What were the high achievements Previati reached with his ethereal, refined, radiant painting? The first is of a formal nature: it is the further refinement of his research on light. The Ferrarese painter’s golden light is here the real protagonist of the painting, modulated according to tonal chords that multiply its intensity and that are divided among the long, thin filaments that meet and support Previati’s sinuous line and give the painting its swirling circular motion. Umberto Boccioni, who knew Previati personally, would always be indebted to his pointillist poetics: he carefully studied his writings and paintings, also visited his studio, and confronted Previati. For Boccioni, Previati “is the first truly who attempts to express by means of light itself an emotion outside the conventional reproduction of forms and colors.”

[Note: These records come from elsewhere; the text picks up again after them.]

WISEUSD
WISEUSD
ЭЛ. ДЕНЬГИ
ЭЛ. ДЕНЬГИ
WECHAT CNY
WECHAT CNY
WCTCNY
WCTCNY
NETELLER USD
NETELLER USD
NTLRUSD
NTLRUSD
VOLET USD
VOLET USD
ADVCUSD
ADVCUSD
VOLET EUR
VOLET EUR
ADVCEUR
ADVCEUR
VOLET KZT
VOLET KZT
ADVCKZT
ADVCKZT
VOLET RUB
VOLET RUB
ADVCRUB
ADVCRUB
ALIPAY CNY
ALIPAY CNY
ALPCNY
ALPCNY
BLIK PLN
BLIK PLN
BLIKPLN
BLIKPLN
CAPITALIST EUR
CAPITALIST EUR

The second, on the other hand, is of an ideal character: in his union of painting, literature, dance and music, Previati had succeeded in bringing to life a Wagnerian Gesammtkunstwerk , a total work of art that is capable of arousing synaesthetic sensations and giving form to that musical ideism that Vittore Grubicy already recognized in 1891 when speaking of his Maternity, the Ferrarese: “an abstract, mystical idea, indefinite in its parts, whose aesthetic beauty [...] lies precisely in this symbolic indeterminacy.” This soul of Previati’s painting was well understood by Domenico Tumiati: the great Ferrarese poet, a convinced advocate of an aestheticizing criticism, had well understood how Previati, with his paintings, had succeeded in bringing out the unconscious, the mystery, the dream, a “new form of spirituality, an abstraction of the senses,” the “immaterial idea,” the essence of life itself. The Dance of the Hours is the work that closes the article published by Tumiati, in 1901, in Emporium magazine: it was almost a kind of viaticum to the artist’s rehabilitation after an early part of his career with mixed fortunes. Here, Tumiati wrote, “the secret that reveals the artist’s emotion, lies in the method employed, keeping the few component colors divided, and always distending them in thin, circular hatching. From the photosphere to the circle, from the circle to the globe, from the radiant atmosphere to the swirls of the veils and the hair of the dancers, everything draws the circle of vital light,” that circle which is the “prime origin of life,” because everything in the universe is the fruit of light. And with those dancers, with that “hymn of twelve stanzas toward the Sun,” with that radiant light that spreads throughout the composition, Previati would have been worthy of illustrating Dante’s Paradise . Such was, according to Tumiati, Previati’s affinity with the father of our literature.